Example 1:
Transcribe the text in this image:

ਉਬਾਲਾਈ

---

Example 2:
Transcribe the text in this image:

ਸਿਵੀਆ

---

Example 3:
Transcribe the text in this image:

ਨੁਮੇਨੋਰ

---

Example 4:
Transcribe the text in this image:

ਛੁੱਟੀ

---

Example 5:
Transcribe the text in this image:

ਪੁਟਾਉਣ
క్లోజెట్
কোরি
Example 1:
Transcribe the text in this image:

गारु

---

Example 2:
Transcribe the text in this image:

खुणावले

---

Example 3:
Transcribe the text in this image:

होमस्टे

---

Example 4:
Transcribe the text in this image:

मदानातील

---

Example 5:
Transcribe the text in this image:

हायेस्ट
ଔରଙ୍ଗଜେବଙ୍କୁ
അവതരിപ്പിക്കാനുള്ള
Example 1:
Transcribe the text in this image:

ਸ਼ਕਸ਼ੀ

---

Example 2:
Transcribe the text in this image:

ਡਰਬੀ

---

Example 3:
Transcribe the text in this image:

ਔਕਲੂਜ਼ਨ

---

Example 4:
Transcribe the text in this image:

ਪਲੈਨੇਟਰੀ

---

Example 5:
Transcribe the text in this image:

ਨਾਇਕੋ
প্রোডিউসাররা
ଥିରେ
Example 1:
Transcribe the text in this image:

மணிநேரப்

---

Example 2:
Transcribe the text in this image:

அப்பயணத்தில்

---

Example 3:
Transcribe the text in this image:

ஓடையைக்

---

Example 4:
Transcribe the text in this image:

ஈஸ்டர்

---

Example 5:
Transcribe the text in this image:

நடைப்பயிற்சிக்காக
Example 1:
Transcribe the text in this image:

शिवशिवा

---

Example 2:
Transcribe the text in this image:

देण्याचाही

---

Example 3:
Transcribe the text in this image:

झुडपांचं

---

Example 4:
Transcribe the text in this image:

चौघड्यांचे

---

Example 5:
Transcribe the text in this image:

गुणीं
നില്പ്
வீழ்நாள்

----------

What you need to do: Quote every one of the lines above verbatim, keeping them in their original order.

Task result:
Example 1:
Transcribe the text in this image:

ਉਬਾਲਾਈ

---

Example 2:
Transcribe the text in this image:

ਸਿਵੀਆ

---

Example 3:
Transcribe the text in this image:

ਨੁਮੇਨੋਰ

---

Example 4:
Transcribe the text in this image:

ਛੁੱਟੀ

---

Example 5:
Transcribe the text in this image:

ਪੁਟਾਉਣ
క్లోజెట్
কোরি
Example 1:
Transcribe the text in this image:

गारु

---

Example 2:
Transcribe the text in this image:

खुणावले

---

Example 3:
Transcribe the text in this image:

होमस्टे

---

Example 4:
Transcribe the text in this image:

मदानातील

---

Example 5:
Transcribe the text in this image:

हायेस्ट
ଔରଙ୍ଗଜେବଙ୍କୁ
അവതരിപ്പിക്കാനുള്ള
Example 1:
Transcribe the text in this image:

ਸ਼ਕਸ਼ੀ

---

Example 2:
Transcribe the text in this image:

ਡਰਬੀ

---

Example 3:
Transcribe the text in this image:

ਔਕਲੂਜ਼ਨ

---

Example 4:
Transcribe the text in this image:

ਪਲੈਨੇਟਰੀ

---

Example 5:
Transcribe the text in this image:

ਨਾਇਕੋ
প্রোডিউসাররা
ଥିରେ
Example 1:
Transcribe the text in this image:

மணிநேரப்

---

Example 2:
Transcribe the text in this image:

அப்பயணத்தில்

---

Example 3:
Transcribe the text in this image:

ஓடையைக்

---

Example 4:
Transcribe the text in this image:

ஈஸ்டர்

---

Example 5:
Transcribe the text in this image:

நடைப்பயிற்சிக்காக
Example 1:
Transcribe the text in this image:

शिवशिवा

---

Example 2:
Transcribe the text in this image:

देण्याचाही

---

Example 3:
Transcribe the text in this image:

झुडपांचं

---

Example 4:
Transcribe the text in this image:

चौघड्यांचे

---

Example 5:
Transcribe the text in this image:

गुणीं
നില്പ്
வீழ்நாள்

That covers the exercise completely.